Nous avons dit, SELON LES HABITUDES : Une belle indolente, toujours étendue sur un canapé, peut-elle porter une robe garnie de huit volants ? — Non, ce serait un meurtre.

SELON LES FIGURES ET LA TOURNURE : Une petite femme courte et grosse peut-elle se permettre une robe garnie de huit volants ? — Non, elle aurait l’air d’un tonneau à huit cercles. Ce serait une mascarade.

SELON LES CIRCONSTANCES : Une femme peut-elle aller à un petit spectacle, au concert Musard, ou sortir à pied avec une robe à huit volants ? — Non, ce serait une imprudence.

SELON LES ÉVÉNEMENTS DE LA VIE : Une femme peut-elle porter une robe de deuil garnie de huit volants ? — Non, ce serait un sacrilège.

Il est donc prouvé que les modes ont deux natures bien différentes, qu’on ne peut confondre sans les plus grands dangers ; c’est pourquoi nous les diviserons en deux catégories : modes générales, modes exceptionnelles. La mode est reine absolue, mais elle n’est pas chose absolue.

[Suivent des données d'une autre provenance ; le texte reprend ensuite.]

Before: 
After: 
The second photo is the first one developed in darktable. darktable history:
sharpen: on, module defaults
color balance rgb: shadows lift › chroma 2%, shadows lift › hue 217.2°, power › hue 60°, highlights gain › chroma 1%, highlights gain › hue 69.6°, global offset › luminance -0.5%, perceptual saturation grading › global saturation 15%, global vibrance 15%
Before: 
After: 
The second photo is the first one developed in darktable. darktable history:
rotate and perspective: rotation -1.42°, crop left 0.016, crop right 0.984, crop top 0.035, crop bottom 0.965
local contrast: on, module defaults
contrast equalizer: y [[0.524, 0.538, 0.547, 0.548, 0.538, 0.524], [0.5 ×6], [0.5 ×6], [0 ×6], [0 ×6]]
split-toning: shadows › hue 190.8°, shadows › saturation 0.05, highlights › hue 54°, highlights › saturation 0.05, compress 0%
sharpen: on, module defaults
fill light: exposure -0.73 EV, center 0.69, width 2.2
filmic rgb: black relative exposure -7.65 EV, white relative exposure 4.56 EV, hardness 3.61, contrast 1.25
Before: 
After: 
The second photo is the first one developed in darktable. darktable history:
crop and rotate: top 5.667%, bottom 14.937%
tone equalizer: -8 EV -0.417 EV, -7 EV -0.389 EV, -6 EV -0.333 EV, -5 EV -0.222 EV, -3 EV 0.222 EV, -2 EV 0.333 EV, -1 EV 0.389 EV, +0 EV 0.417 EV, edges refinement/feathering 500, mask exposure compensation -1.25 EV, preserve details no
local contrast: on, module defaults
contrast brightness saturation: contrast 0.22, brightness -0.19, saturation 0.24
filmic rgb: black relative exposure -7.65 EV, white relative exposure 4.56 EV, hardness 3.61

Telle mode qui sied à tel âge et à telle position, est singulièrement ridicule à tel autre âge et à telle autre position. Telle parure est charmante, qui portée deux ou trois fois semble misérable et burlesque.

Les courses de Chantilly seront cette année plus belles que jamais. Depuis un mois déjà cette charmante ville offre le spectacle le plus animé. Deux fois par jour cinquante ou soixante chevaux s’exercent au combat sur l’immense pelouse, ou dans les admirables allées de la forêt ; les grooms, les jockeys, les entraîneurs, ont déjà fondé un club, qui cette fois sera le véritable Jockey-Club. Chantilly a dans ce moment un aspect anglais qui fait battre le cœur de tous nos sportsmen. Quelques-uns s’y sont établis d’avance, et assistent régulièrement aux exercices de préparation ; ils interrogent adroitement les jockeys pour surprendre le secret de leurs espérances. La suprême élégance est de louer une maison à Chantilly pour le temps des courses, d’y envoyer ses gens de bouche et d’office, son argenterie, des tapis, des meubles confortables, d’y improviser ainsi pendant quelques heures tout le luxe de Paris. Le prix des maisons est exorbitant, et cinq ou six jours de location rapportent aux propriétaires habitants de Chantilly plus que deux années de loyer, sans compter que cette vision fantastique qui les éblouit dans ces jours de royales fêtes défraye leur conversation pour tout le reste de l’année, et leur épargne au moins un voyage à Paris. Pourquoi viendraient-ils voir la capitale, quand la capitale elle-même, dans ses plus belles parures, va les visiter ?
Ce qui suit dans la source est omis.